[COMPITI ED ESERCIZI]
1: Nel testo sull'invecchiare con grazia, dove si trovava chi scrive in uno dei suoi primi ricordi?
2: Trascrivi parola per parola il brano del testo sull'invecchiare con grazia che va da "Si invecchia comunque, con" fino a "su quel desiderio.".

[TESTO DA ANALIZZARE]
##########

Invecchiare con grazia

Invecchiare con grazia. Già, è una parola. Ci si prova, in mancanza di valide alternative; ma resta il fatto che l’immagine di te che hai dentro resta più o meno uguale, ed è quella che ti aspetti di ritrovare nello specchio, mentre lo specchio racconta un’altra storia, e la faccia che ci vedi lì smette di corrispondere a quella che credevi di conoscere meglio di qualunque altra.

Si invecchia comunque, con grazia o senza. E la mareggiata mi lascia un sapore dolceamaro di scelte fatte per far piacere ad altri più che a me stessa. Scelte che qualche volta si sono rivelate comunque giuste, e qualche volta no. Qualche volta mi hanno comunque portato, attraverso percorsi tortuosi e nient’affatto geometrici, verso la realizzazione di un qualche tipo di sogno, e qualche volta no. È il momento per me di decidere davvero, una volta per tutte, quello che desidero fare, e imperniare la mia vita su quel desiderio.

In uno dei primi ricordi che ho, ero sotto un tavolo.

Credo fosse una stanza dei giochi. Da successivi racconti di mia madre, ho dedotto che forse si trattava del posto dove mi aveva portato una volta o due nel tentativo, del tutto fallimentare, di farmi avvicinare all’inglese prima del tempo. Era la lingua di mio padre, dopotutto. Ed era per questo che lo odiavo, ed è per questo che dopo l’ho tanto amato.

##########

[DATI FORNITI]
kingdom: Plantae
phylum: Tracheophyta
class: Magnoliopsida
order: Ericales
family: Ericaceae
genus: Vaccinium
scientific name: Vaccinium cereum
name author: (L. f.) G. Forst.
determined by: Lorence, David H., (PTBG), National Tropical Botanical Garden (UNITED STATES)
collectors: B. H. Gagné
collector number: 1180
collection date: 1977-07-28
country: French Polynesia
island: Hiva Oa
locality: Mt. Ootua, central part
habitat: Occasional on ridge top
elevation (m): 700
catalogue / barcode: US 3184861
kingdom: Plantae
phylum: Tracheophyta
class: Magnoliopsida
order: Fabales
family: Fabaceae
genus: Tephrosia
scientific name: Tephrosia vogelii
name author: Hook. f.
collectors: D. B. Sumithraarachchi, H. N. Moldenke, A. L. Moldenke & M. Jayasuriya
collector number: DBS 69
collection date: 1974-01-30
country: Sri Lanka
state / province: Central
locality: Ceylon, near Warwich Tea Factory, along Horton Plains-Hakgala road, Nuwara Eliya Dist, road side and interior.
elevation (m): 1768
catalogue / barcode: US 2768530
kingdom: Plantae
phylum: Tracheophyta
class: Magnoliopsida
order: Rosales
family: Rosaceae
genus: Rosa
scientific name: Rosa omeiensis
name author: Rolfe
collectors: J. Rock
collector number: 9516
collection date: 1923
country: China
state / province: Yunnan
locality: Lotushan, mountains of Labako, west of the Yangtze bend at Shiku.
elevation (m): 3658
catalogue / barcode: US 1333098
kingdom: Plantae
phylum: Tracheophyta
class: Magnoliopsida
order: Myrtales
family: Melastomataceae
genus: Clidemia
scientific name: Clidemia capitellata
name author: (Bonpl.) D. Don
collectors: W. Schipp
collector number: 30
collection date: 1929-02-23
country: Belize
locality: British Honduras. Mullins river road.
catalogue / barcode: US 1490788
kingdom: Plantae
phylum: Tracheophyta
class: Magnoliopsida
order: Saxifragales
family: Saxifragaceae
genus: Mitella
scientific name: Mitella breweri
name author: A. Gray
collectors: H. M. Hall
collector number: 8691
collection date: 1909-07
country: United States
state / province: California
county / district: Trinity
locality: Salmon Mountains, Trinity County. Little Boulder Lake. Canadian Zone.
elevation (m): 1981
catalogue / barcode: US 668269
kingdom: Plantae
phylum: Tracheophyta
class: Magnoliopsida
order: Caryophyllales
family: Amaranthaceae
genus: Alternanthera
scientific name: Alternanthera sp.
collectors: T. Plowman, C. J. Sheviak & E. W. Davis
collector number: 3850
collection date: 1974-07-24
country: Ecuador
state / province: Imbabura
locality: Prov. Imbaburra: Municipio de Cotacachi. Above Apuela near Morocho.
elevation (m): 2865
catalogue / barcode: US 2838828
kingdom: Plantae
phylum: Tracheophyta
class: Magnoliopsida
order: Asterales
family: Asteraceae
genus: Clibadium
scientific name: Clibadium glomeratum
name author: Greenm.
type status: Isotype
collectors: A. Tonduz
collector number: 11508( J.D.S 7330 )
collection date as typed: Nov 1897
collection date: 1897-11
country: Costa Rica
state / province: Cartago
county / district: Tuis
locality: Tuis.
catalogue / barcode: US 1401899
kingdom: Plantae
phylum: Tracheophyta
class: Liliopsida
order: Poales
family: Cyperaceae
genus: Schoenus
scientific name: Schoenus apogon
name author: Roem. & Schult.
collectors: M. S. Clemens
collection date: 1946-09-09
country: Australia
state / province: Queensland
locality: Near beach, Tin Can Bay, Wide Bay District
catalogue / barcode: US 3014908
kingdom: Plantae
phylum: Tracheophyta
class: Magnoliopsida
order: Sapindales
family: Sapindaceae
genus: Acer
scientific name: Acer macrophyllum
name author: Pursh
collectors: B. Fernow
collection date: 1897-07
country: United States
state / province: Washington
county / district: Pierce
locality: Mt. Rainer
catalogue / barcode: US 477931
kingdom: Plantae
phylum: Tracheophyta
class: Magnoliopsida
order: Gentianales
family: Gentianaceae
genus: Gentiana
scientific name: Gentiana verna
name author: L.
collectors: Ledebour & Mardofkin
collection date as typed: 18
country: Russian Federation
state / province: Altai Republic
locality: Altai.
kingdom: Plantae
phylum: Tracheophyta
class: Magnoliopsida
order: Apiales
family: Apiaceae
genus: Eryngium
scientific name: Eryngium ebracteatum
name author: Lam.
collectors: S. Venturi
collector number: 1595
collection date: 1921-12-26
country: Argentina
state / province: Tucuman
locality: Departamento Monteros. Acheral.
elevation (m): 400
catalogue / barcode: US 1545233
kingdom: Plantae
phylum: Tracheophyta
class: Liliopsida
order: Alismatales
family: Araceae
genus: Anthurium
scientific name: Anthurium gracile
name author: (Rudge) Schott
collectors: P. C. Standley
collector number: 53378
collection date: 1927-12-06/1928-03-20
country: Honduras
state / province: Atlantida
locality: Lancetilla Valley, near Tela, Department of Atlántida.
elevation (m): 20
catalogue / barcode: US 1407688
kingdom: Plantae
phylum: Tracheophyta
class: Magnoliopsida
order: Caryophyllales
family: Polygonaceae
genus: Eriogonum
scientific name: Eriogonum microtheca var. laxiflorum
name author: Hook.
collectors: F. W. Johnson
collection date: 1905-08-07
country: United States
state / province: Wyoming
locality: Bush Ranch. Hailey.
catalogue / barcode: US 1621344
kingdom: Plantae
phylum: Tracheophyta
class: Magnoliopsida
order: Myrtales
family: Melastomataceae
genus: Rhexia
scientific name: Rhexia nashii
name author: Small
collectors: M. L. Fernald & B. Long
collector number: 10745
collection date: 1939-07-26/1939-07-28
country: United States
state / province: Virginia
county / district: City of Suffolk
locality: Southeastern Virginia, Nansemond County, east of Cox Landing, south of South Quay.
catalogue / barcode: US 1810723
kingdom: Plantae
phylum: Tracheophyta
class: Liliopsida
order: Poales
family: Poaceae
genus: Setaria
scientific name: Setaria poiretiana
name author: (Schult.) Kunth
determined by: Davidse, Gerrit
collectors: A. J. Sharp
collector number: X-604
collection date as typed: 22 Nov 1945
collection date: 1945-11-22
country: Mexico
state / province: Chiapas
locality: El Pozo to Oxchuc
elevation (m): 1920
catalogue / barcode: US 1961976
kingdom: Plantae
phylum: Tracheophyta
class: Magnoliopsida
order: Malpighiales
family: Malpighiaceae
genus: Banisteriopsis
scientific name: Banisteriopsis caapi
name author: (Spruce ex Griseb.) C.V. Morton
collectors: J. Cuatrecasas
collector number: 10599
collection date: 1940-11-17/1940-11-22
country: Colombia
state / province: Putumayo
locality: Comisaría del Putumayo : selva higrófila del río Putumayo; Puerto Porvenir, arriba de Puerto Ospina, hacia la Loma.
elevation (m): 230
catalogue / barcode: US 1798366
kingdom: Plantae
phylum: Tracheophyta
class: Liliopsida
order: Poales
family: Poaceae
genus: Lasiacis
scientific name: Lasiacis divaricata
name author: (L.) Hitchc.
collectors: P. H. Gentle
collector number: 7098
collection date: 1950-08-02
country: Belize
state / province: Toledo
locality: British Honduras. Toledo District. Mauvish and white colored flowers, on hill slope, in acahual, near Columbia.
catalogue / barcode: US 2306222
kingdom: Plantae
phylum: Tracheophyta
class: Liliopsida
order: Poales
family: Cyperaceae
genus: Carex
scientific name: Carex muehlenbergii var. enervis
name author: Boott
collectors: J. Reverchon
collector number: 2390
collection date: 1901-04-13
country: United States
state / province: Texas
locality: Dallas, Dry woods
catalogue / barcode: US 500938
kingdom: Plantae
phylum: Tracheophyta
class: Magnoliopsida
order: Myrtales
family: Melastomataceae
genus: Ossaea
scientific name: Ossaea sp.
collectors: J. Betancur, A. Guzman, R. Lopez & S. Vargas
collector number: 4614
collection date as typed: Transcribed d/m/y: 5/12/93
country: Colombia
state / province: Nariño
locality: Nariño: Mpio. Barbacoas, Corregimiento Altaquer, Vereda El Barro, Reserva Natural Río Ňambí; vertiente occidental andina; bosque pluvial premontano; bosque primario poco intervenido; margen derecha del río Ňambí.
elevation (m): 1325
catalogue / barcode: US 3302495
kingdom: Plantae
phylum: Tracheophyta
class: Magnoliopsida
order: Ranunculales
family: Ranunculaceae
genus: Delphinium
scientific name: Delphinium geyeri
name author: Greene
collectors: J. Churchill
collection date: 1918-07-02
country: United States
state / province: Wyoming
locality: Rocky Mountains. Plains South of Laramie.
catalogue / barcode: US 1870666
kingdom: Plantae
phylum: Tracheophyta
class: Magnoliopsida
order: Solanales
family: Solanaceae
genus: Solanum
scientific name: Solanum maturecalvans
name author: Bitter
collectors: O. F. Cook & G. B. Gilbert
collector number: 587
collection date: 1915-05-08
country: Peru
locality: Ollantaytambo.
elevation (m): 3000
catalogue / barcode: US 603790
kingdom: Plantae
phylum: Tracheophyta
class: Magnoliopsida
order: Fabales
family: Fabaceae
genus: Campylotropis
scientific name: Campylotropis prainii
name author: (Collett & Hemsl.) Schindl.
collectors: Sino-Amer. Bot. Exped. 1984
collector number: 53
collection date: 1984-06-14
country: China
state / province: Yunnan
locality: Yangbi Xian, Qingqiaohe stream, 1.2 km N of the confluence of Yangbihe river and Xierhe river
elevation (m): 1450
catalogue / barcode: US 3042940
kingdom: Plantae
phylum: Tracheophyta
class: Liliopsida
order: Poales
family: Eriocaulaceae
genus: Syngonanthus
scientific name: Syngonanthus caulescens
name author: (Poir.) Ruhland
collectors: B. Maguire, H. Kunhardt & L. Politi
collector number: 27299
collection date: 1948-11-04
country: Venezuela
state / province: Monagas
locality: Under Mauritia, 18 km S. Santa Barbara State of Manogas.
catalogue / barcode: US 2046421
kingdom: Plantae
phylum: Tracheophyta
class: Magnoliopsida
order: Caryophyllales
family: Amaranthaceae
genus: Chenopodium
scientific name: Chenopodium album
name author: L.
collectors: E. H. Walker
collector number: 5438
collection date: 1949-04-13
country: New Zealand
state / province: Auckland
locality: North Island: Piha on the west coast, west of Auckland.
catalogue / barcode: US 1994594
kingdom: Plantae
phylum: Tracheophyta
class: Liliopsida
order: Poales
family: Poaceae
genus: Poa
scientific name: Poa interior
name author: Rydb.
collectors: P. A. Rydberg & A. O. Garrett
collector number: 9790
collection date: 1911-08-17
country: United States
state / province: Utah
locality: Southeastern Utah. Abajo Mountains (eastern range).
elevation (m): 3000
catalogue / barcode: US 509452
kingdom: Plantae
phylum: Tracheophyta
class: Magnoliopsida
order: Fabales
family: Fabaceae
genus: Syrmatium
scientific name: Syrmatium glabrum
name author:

##########

[RISPOSTE PER COMPITO]
1: Sotto un tavolo.

2:
Si invecchia comunque, con grazia o senza. E la mareggiata mi lascia un sapore dolceamaro di scelte fatte per far piacere ad altri più che a me stessa. Scelte che qualche volta si sono rivelate comunque giuste, e qualche volta no. Qualche volta mi hanno comunque portato, attraverso percorsi tortuosi e nient’affatto geometrici, verso la realizzazione di un qualche tipo di sogno, e qualche volta no. È il momento per me di decidere davvero, una volta per tutte, quello che desidero fare, e imperniare la mia vita su quel desiderio.